On “Tina,” for example, he sings about his recently widowed mother dealing with two kids who are homeless and addicted to amphetamines. The raw emotion in his voice, paired with the honesty in the lyrics, is enough to keep you holding your breath through the entire three-minute song. And that is far from being an outlier. Throughout, the album is brimming with emotions that cover the spectrum vacillating between hurt and despair and the optimism associated with new love. Musically, it’s also boasts some of the most beautiful songs the band has ever committed to tape; “Hyperbolic Jesus,” “Rooster” and “Break Free, Rolling Stone” are all remarkably brilliant songs that fans will likely keep coming back to for years.
While much of the album was recorded in Charleston, SC, Asheville, NC, and Athens, GA, the band headed to the Mexican town of Tepoztlan where they turned an Airbnb into a remote recording studio. The album is a compelling mix of Americana, folk and Indie Pop with some inspiring influences of psychedelia added in as well.

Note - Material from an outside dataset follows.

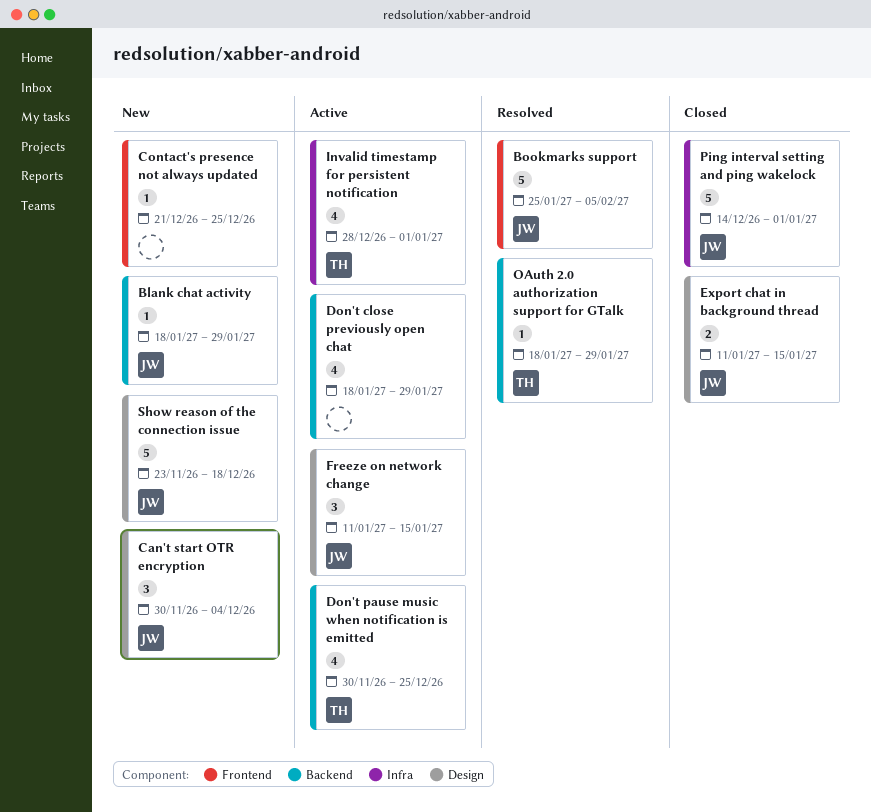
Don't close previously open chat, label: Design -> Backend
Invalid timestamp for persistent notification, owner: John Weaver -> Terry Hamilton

“SUSTO’s narrative has always been confessional, and songwriting is my way of trying to make sense of the chaos—good and bad—around me,” said Osborne about the album. “This record is my story of navigating a bunch of chaos but finding ways to carry on and manifest my own happiness…the last few years were a challenge, but I look back and see that I made it through, a better, truer, and more realized version of myself.”
It’s hard to argue with the results. As emotionally charged as it can be at times, My Entire Life marks both the most important album the band has created so far and the most satisfying as well.